■ DATASET RECORDS ■
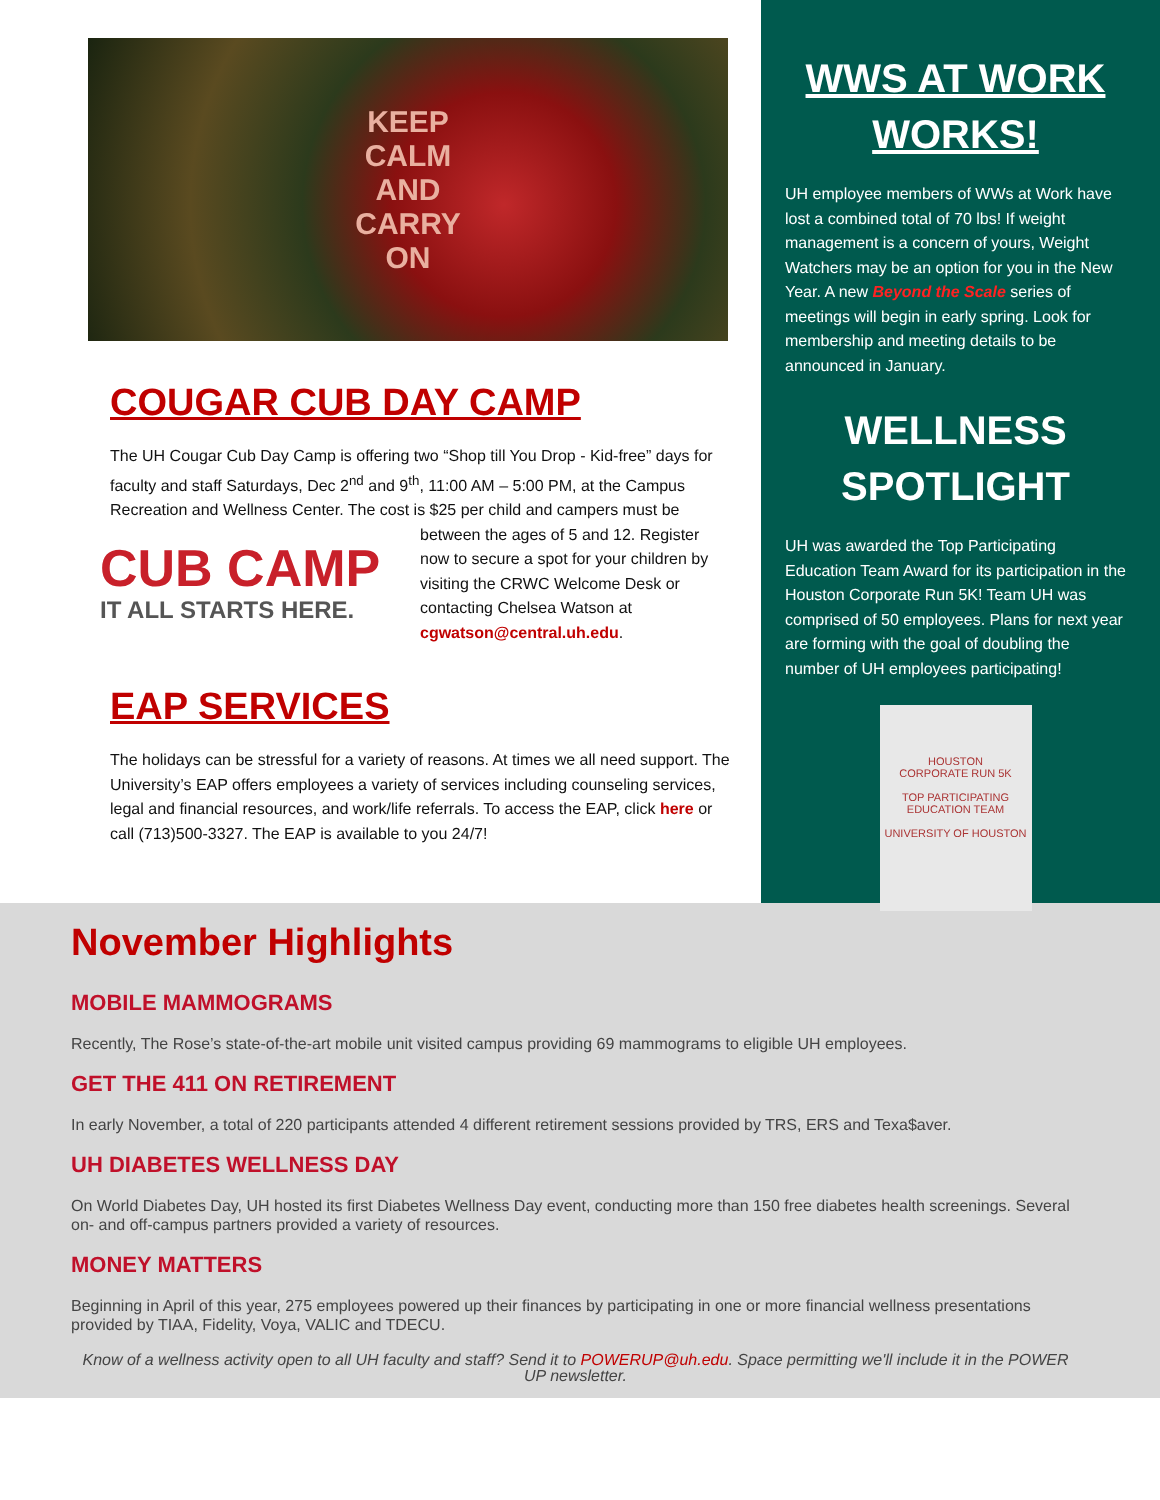KEEP
CALM
AND
CARRY
ON
COUGAR CUB DAY CAMP
The UH Cougar Cub Day Camp is offering two “Shop till You Drop - Kid-free” days for faculty and staff Saturdays, Dec 2<sup>nd</sup> and 9<sup>th</sup>, 11:00 AM – 5:00 PM, at the Campus Recreation and Wellness Center. The cost is $25 per child and campers must CUB CAMP
IT ALL STARTS HERE. be between the ages of 5 and 12. Register now to secure a spot for your children by visiting the CRWC Welcome Desk or contacting Chelsea Watson at cgwatson@central.uh.edu.
EAP SERVICES
The holidays can be stressful for a variety of reasons. At times we all need support. The University’s EAP offers employees a variety of services including counseling services, legal and financial resources, and work/life referrals. To access the EAP, click here or call (713)500-3327. The EAP is available to you 24/7!
WWS AT WORK WORKS!
UH employee members of WWs at Work have lost a combined total of 70 lbs! If weight management is a concern of yours, Weight Watchers may be an option for you in the New Year. A new Beyond the Scale series of meetings will begin in early spring. Look for membership and meeting details to be announced in January.
WELLNESS SPOTLIGHT
UH was awarded the Top Participating Education Team Award for its participation in the Houston Corporate Run 5K! Team UH was comprised of 50 employees. Plans for next year are forming with the goal of doubling the number of UH employees participating!
HOUSTON
CORPORATE RUN 5K
TOP PARTICIPATING EDUCATION TEAM
UNIVERSITY OF HOUSTON
November Highlights
MOBILE MAMMOGRAMS
Recently, The Rose’s state-of-the-art mobile unit visited campus providing 69 mammograms to eligible UH employees.
GET THE 411 ON RETIREMENT
In early November, a total of 220 participants attended 4 different retirement sessions provided by TRS, ERS and Texa$aver.
UH DIABETES WELLNESS DAY
On World Diabetes Day, UH hosted its first Diabetes Wellness Day event, conducting more than 150 free diabetes health screenings. Several on- and off-campus partners provided a variety of resources.
MONEY MATTERS
Beginning in April of this year, 275 employees powered up their finances by participating in one or more financial wellness presentations provided by TIAA, Fidelity, Voya, VALIC and TDECU.
Know of a wellness activity open to all UH faculty and staff? Send it to POWERUP@uh.edu. Space permitting we'll include it in the POWER UP newsletter.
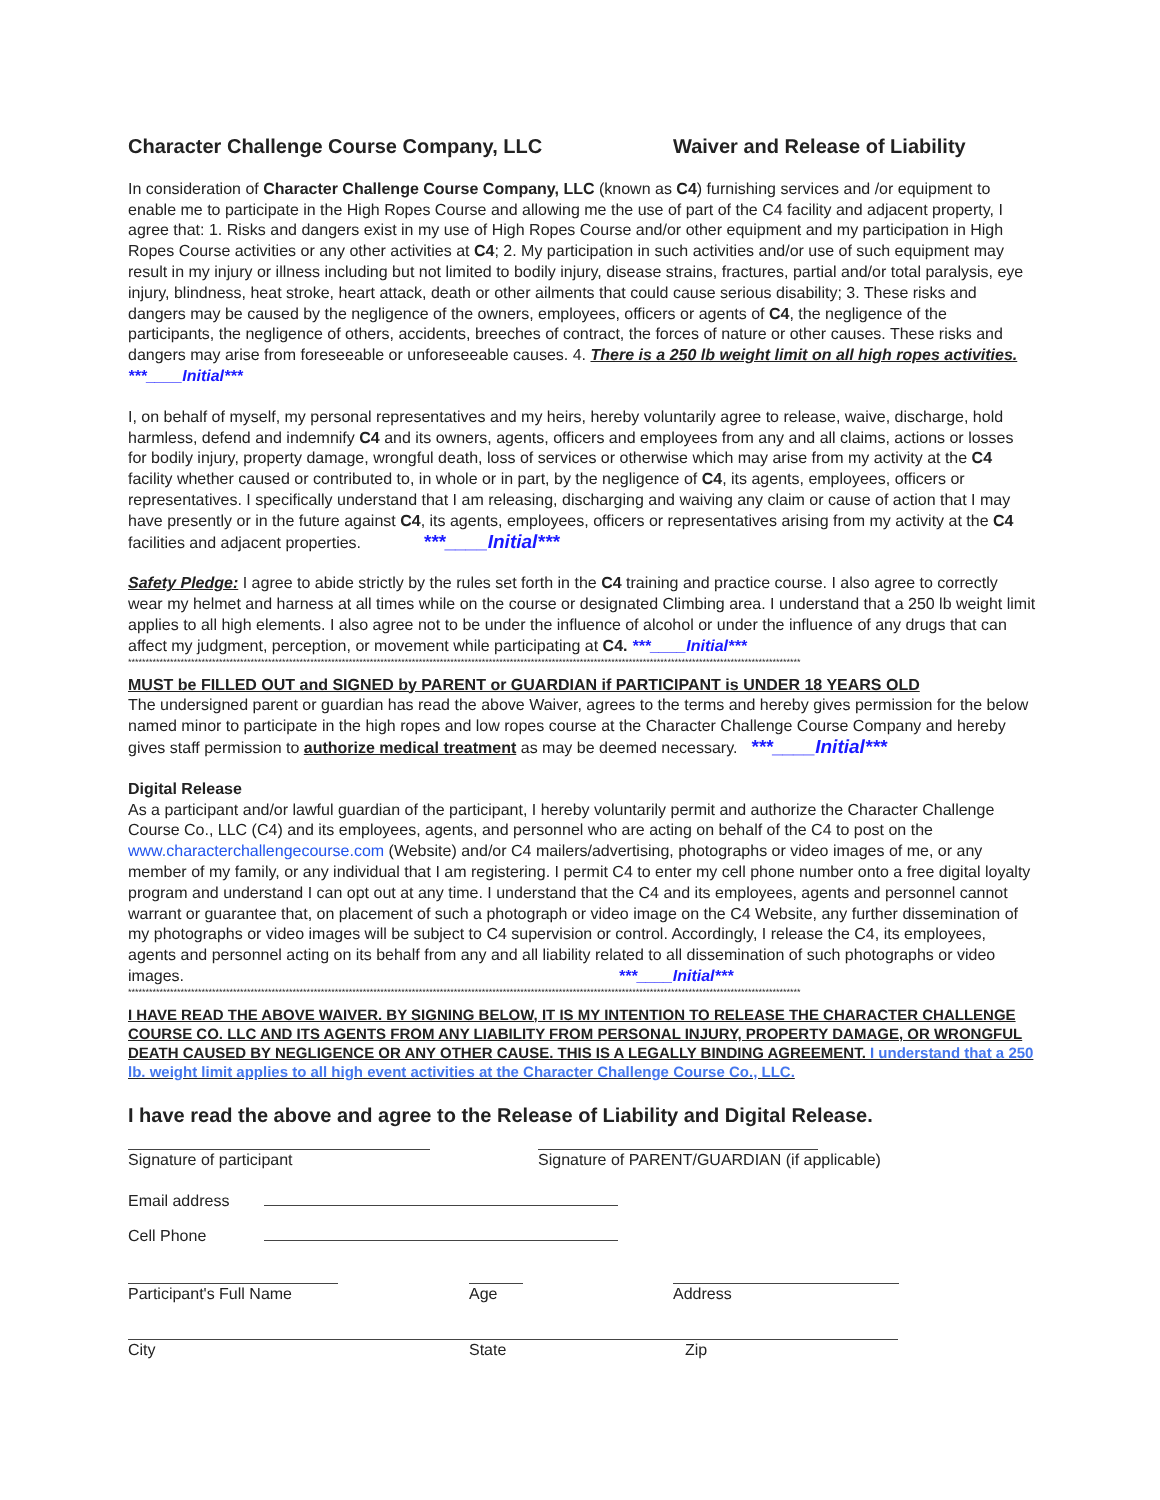Character Challenge Course Company, LLC Waiver and Release of Liability
In consideration of Character Challenge Course Company, LLC (known as C4) furnishing services and /or equipment to enable me to participate in the High Ropes Course and allowing me the use of part of the C4 facility and adjacent property, I agree that: 1. Risks and dangers exist in my use of High Ropes Course and/or other equipment and my participation in High Ropes Course activities or any other activities at C4; 2. My participation in such activities and/or use of such equipment may result in my injury or illness including but not limited to bodily injury, disease strains, fractures, partial and/or total paralysis, eye injury, blindness, heat stroke, heart attack, death or other ailments that could cause serious disability; 3. These risks and dangers may be caused by the negligence of the owners, employees, officers or agents of C4, the negligence of the participants, the negligence of others, accidents, breeches of contract, the forces of nature or other causes. These risks and dangers may arise from foreseeable or unforeseeable causes. 4. There is a 250 lb weight limit on all high ropes activities. ***____Initial***
I, on behalf of myself, my personal representatives and my heirs, hereby voluntarily agree to release, waive, discharge, hold harmless, defend and indemnify C4 and its owners, agents, officers and employees from any and all claims, actions or losses for bodily injury, property damage, wrongful death, loss of services or otherwise which may arise from my activity at the C4 facility whether caused or contributed to, in whole or in part, by the negligence of C4, its agents, employees, officers or representatives. I specifically understand that I am releasing, discharging and waiving any claim or cause of action that I may have presently or in the future against C4, its agents, employees, officers or representatives arising from my activity at the C4 facilities and adjacent properties. ***____Initial***
Safety Pledge: I agree to abide strictly by the rules set forth in the C4 training and practice course. I also agree to correctly wear my helmet and harness at all times while on the course or designated Climbing area. I understand that a 250 lb weight limit applies to all high elements. I also agree not to be under the influence of alcohol or under the influence of any drugs that can affect my judgment, perception, or movement while participating at C4. ***____Initial***
************************************************************************************************************************************************************************************************
MUST be FILLED OUT and SIGNED by PARENT or GUARDIAN if PARTICIPANT is UNDER 18 YEARS OLD
The undersigned parent or guardian has read the above Waiver, agrees to the terms and hereby gives permission for the below named minor to participate in the high ropes and low ropes course at the Character Challenge Course Company and hereby gives staff permission to authorize medical treatment as may be deemed necessary. ***____Initial***
Digital Release
As a participant and/or lawful guardian of the participant, I hereby voluntarily permit and authorize the Character Challenge Course Co., LLC (C4) and its employees, agents, and personnel who are acting on behalf of the C4 to post on the www.characterchallengecourse.com (Website) and/or C4 mailers/advertising, photographs or video images of me, or any member of my family, or any individual that I am registering. I permit C4 to enter my cell phone number onto a free digital loyalty program and understand I can opt out at any time. I understand that the C4 and its employees, agents and personnel cannot warrant or guarantee that, on placement of such a photograph or video image on the C4 Website, any further dissemination of my photographs or video images will be subject to C4 supervision or control. Accordingly, I release the C4, its employees, agents and personnel acting on its behalf from any and all liability related to all dissemination of such photographs or video images. ***____Initial***
************************************************************************************************************************************************************************************************
I HAVE READ THE ABOVE WAIVER. BY SIGNING BELOW, IT IS MY INTENTION TO RELEASE THE CHARACTER CHALLENGE COURSE CO. LLC AND ITS AGENTS FROM ANY LIABILITY FROM PERSONAL INJURY, PROPERTY DAMAGE, OR WRONGFUL DEATH CAUSED BY NEGLIGENCE OR ANY OTHER CAUSE. THIS IS A LEGALLY BINDING AGREEMENT. I understand that a 250 lb. weight limit applies to all high event activities at the Character Challenge Course Co., LLC.
I have read the above and agree to the Release of Liability and Digital Release.
Signature of participant Signature of PARENT/GUARDIAN (if applicable)
Email address
Cell Phone
Participant's Full Name Age Address
City State Zip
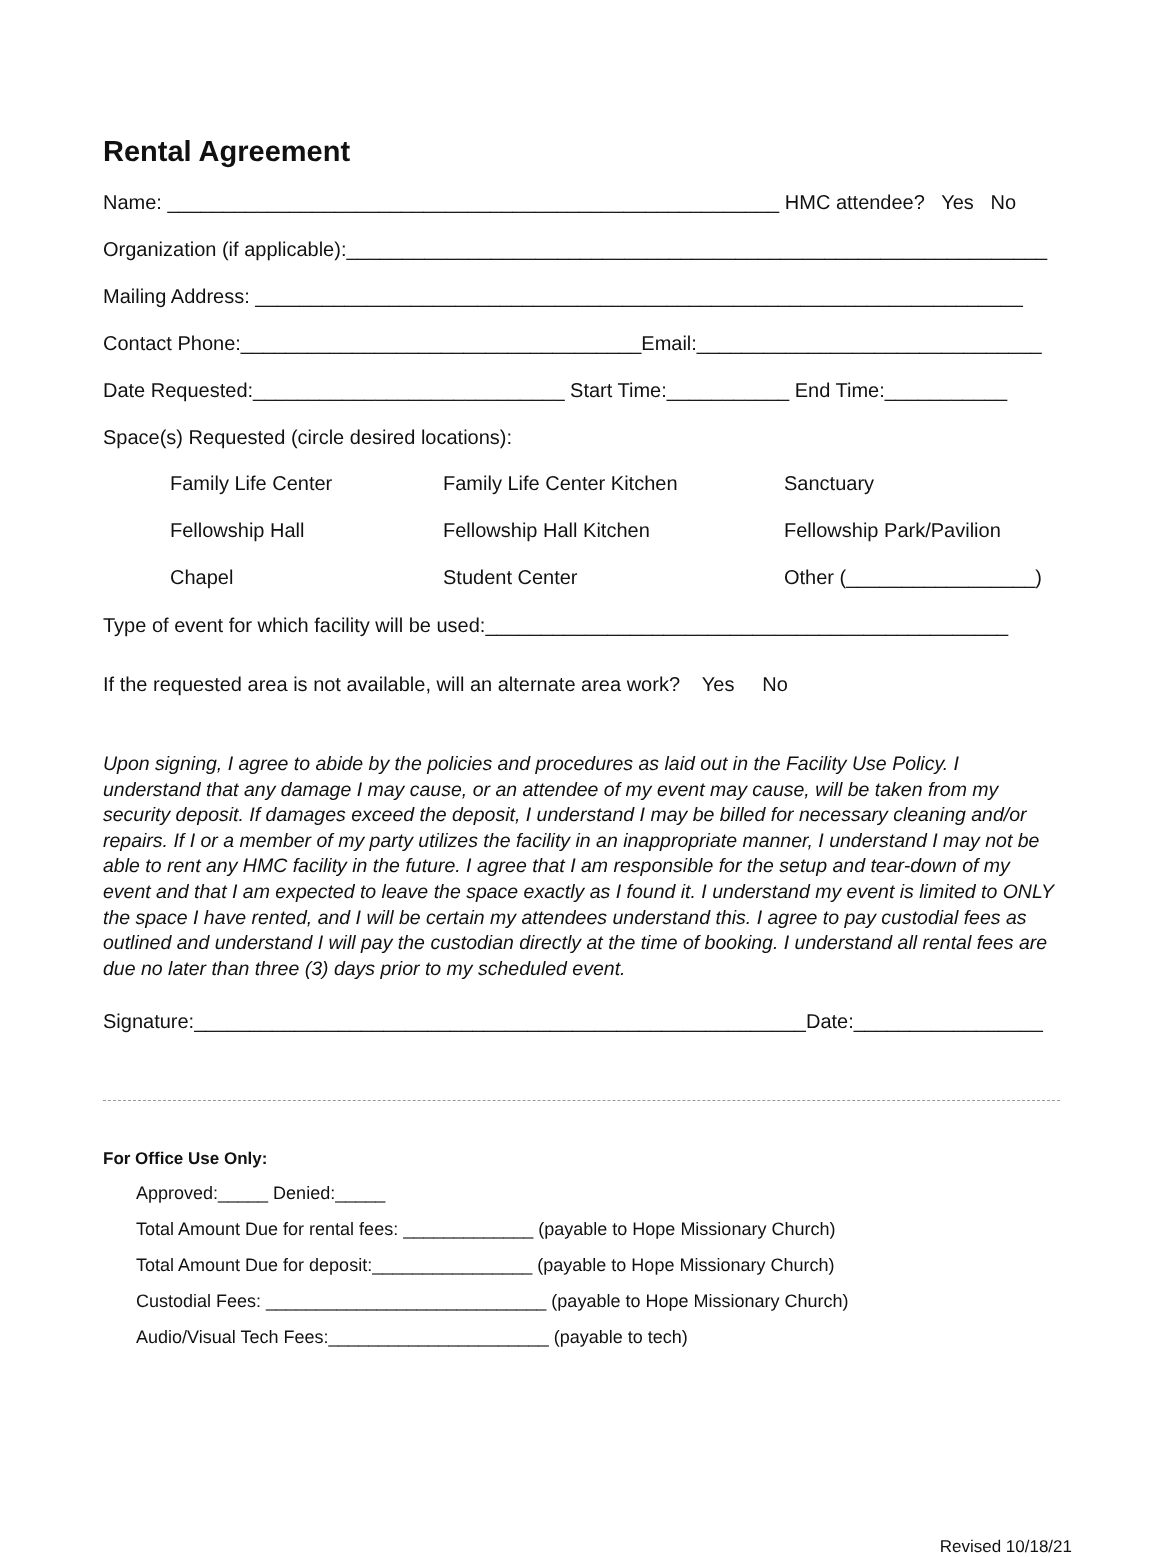Rental Agreement
Name: _______________________________________________________ HMC attendee? Yes No
Organization (if applicable):_______________________________________________________________
Mailing Address: _____________________________________________________________________
Contact Phone:____________________________________Email:_______________________________
Date Requested:____________________________ Start Time:___________ End Time:___________
Space(s) Requested (circle desired locations):
Family Life Center Family Life Center Kitchen Sanctuary
Fellowship Hall Fellowship Hall Kitchen Fellowship Park/Pavilion
Chapel Student Center Other (_________________)
Type of event for which facility will be used:_______________________________________________
If the requested area is not available, will an alternate area work? Yes No
Upon signing, I agree to abide by the policies and procedures as laid out in the Facility Use Policy. I understand that any damage I may cause, or an attendee of my event may cause, will be taken from my security deposit. If damages exceed the deposit, I understand I may be billed for necessary cleaning and/or repairs. If I or a member of my party utilizes the facility in an inappropriate manner, I understand I may not be able to rent any HMC facility in the future. I agree that I am responsible for the setup and tear-down of my event and that I am expected to leave the space exactly as I found it. I understand my event is limited to ONLY the space I have rented, and I will be certain my attendees understand this. I agree to pay custodial fees as outlined and understand I will pay the custodian directly at the time of booking. I understand all rental fees are due no later than three (3) days prior to my scheduled event.
Signature:_______________________________________________________Date:_________________
For Office Use Only:
Approved:_____ Denied:_____
Total Amount Due for rental fees: _____________ (payable to Hope Missionary Church)
Total Amount Due for deposit:________________ (payable to Hope Missionary Church)
Custodial Fees: ____________________________ (payable to Hope Missionary Church)
Audio/Visual Tech Fees:______________________ (payable to tech)
Revised 10/18/21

■ WHAT IS NEEDED ■
Could you copy the data above exactly, leaving the pictures out?

■ EXERCISE OUTPUT ■
KEEP
CALM
AND
CARRY
ON
COUGAR CUB DAY CAMP
The UH Cougar Cub Day Camp is offering two “Shop till You Drop - Kid-free” days for faculty and staff Saturdays, Dec 2<sup>nd</sup> and 9<sup>th</sup>, 11:00 AM – 5:00 PM, at the Campus Recreation and Wellness Center. The cost is $25 per child and campers must CUB CAMP
IT ALL STARTS HERE. be between the ages of 5 and 12. Register now to secure a spot for your children by visiting the CRWC Welcome Desk or contacting Chelsea Watson at cgwatson@central.uh.edu.
EAP SERVICES
The holidays can be stressful for a variety of reasons. At times we all need support. The University’s EAP offers employees a variety of services including counseling services, legal and financial resources, and work/life referrals. To access the EAP, click here or call (713)500-3327. The EAP is available to you 24/7!
WWS AT WORK WORKS!
UH employee members of WWs at Work have lost a combined total of 70 lbs! If weight management is a concern of yours, Weight Watchers may be an option for you in the New Year. A new Beyond the Scale series of meetings will begin in early spring. Look for membership and meeting details to be announced in January.
WELLNESS SPOTLIGHT
UH was awarded the Top Participating Education Team Award for its participation in the Houston Corporate Run 5K! Team UH was comprised of 50 employees. Plans for next year are forming with the goal of doubling the number of UH employees participating!
HOUSTON
CORPORATE RUN 5K
TOP PARTICIPATING EDUCATION TEAM
UNIVERSITY OF HOUSTON
November Highlights
MOBILE MAMMOGRAMS
Recently, The Rose’s state-of-the-art mobile unit visited campus providing 69 mammograms to eligible UH employees.
GET THE 411 ON RETIREMENT
In early November, a total of 220 participants attended 4 different retirement sessions provided by TRS, ERS and Texa$aver.
UH DIABETES WELLNESS DAY
On World Diabetes Day, UH hosted its first Diabetes Wellness Day event, conducting more than 150 free diabetes health screenings. Several on- and off-campus partners provided a variety of resources.
MONEY MATTERS
Beginning in April of this year, 275 employees powered up their finances by participating in one or more financial wellness presentations provided by TIAA, Fidelity, Voya, VALIC and TDECU.
Know of a wellness activity open to all UH faculty and staff? Send it to POWERUP@uh.edu. Space permitting we'll include it in the POWER UP newsletter.
Character Challenge Course Company, LLC Waiver and Release of Liability
In consideration of Character Challenge Course Company, LLC (known as C4) furnishing services and /or equipment to enable me to participate in the High Ropes Course and allowing me the use of part of the C4 facility and adjacent property, I agree that: 1. Risks and dangers exist in my use of High Ropes Course and/or other equipment and my participation in High Ropes Course activities or any other activities at C4; 2. My participation in such activities and/or use of such equipment may result in my injury or illness including but not limited to bodily injury, disease strains, fractures, partial and/or total paralysis, eye injury, blindness, heat stroke, heart attack, death or other ailments that could cause serious disability; 3. These risks and dangers may be caused by the negligence of the owners, employees, officers or agents of C4, the negligence of the participants, the negligence of others, accidents, breeches of contract, the forces of nature or other causes. These risks and dangers may arise from foreseeable or unforeseeable causes. 4. There is a 250 lb weight limit on all high ropes activities. ***____Initial***
I, on behalf of myself, my personal representatives and my heirs, hereby voluntarily agree to release, waive, discharge, hold harmless, defend and indemnify C4 and its owners, agents, officers and employees from any and all claims, actions or losses for bodily injury, property damage, wrongful death, loss of services or otherwise which may arise from my activity at the C4 facility whether caused or contributed to, in whole or in part, by the negligence of C4, its agents, employees, officers or representatives. I specifically understand that I am releasing, discharging and waiving any claim or cause of action that I may have presently or in the future against C4, its agents, employees, officers or representatives arising from my activity at the C4 facilities and adjacent properties. ***____Initial***
Safety Pledge: I agree to abide strictly by the rules set forth in the C4 training and practice course. I also agree to correctly wear my helmet and harness at all times while on the course or designated Climbing area. I understand that a 250 lb weight limit applies to all high elements. I also agree not to be under the influence of alcohol or under the influence of any drugs that can affect my judgment, perception, or movement while participating at C4. ***____Initial***
************************************************************************************************************************************************************************************************
MUST be FILLED OUT and SIGNED by PARENT or GUARDIAN if PARTICIPANT is UNDER 18 YEARS OLD
The undersigned parent or guardian has read the above Waiver, agrees to the terms and hereby gives permission for the below named minor to participate in the high ropes and low ropes course at the Character Challenge Course Company and hereby gives staff permission to authorize medical treatment as may be deemed necessary. ***____Initial***
Digital Release
As a participant and/or lawful guardian of the participant, I hereby voluntarily permit and authorize the Character Challenge Course Co., LLC (C4) and its employees, agents, and personnel who are acting on behalf of the C4 to post on the www.characterchallengecourse.com (Website) and/or C4 mailers/advertising, photographs or video images of me, or any member of my family, or any individual that I am registering. I permit C4 to enter my cell phone number onto a free digital loyalty program and understand I can opt out at any time. I understand that the C4 and its employees, agents and personnel cannot warrant or guarantee that, on placement of such a photograph or video image on the C4 Website, any further dissemination of my photographs or video images will be subject to C4 supervision or control. Accordingly, I release the C4, its employees, agents and personnel acting on its behalf from any and all liability related to all dissemination of such photographs or video images. ***____Initial***
************************************************************************************************************************************************************************************************
I HAVE READ THE ABOVE WAIVER. BY SIGNING BELOW, IT IS MY INTENTION TO RELEASE THE CHARACTER CHALLENGE COURSE CO. LLC AND ITS AGENTS FROM ANY LIABILITY FROM PERSONAL INJURY, PROPERTY DAMAGE, OR WRONGFUL DEATH CAUSED BY NEGLIGENCE OR ANY OTHER CAUSE. THIS IS A LEGALLY BINDING AGREEMENT. I understand that a 250 lb. weight limit applies to all high event activities at the Character Challenge Course Co., LLC.
I have read the above and agree to the Release of Liability and Digital Release.
Signature of participant Signature of PARENT/GUARDIAN (if applicable)
Email address
Cell Phone
Participant's Full Name Age Address
City State Zip
Rental Agreement
Name: _______________________________________________________ HMC attendee? Yes No
Organization (if applicable):_______________________________________________________________
Mailing Address: _____________________________________________________________________
Contact Phone:____________________________________Email:_______________________________
Date Requested:____________________________ Start Time:___________ End Time:___________
Space(s) Requested (circle desired locations):
Family Life Center Family Life Center Kitchen Sanctuary
Fellowship Hall Fellowship Hall Kitchen Fellowship Park/Pavilion
Chapel Student Center Other (_________________)
Type of event for which facility will be used:_______________________________________________
If the requested area is not available, will an alternate area work? Yes No
Upon signing, I agree to abide by the policies and procedures as laid out in the Facility Use Policy. I understand that any damage I may cause, or an attendee of my event may cause, will be taken from my security deposit. If damages exceed the deposit, I understand I may be billed for necessary cleaning and/or repairs. If I or a member of my party utilizes the facility in an inappropriate manner, I understand I may not be able to rent any HMC facility in the future. I agree that I am responsible for the setup and tear-down of my event and that I am expected to leave the space exactly as I found it. I understand my event is limited to ONLY the space I have rented, and I will be certain my attendees understand this. I agree to pay custodial fees as outlined and understand I will pay the custodian directly at the time of booking. I understand all rental fees are due no later than three (3) days prior to my scheduled event.
Signature:_______________________________________________________Date:_________________
For Office Use Only:
Approved:_____ Denied:_____
Total Amount Due for rental fees: _____________ (payable to Hope Missionary Church)
Total Amount Due for deposit:________________ (payable to Hope Missionary Church)
Custodial Fees: ____________________________ (payable to Hope Missionary Church)
Audio/Visual Tech Fees:______________________ (payable to tech)
Revised 10/18/21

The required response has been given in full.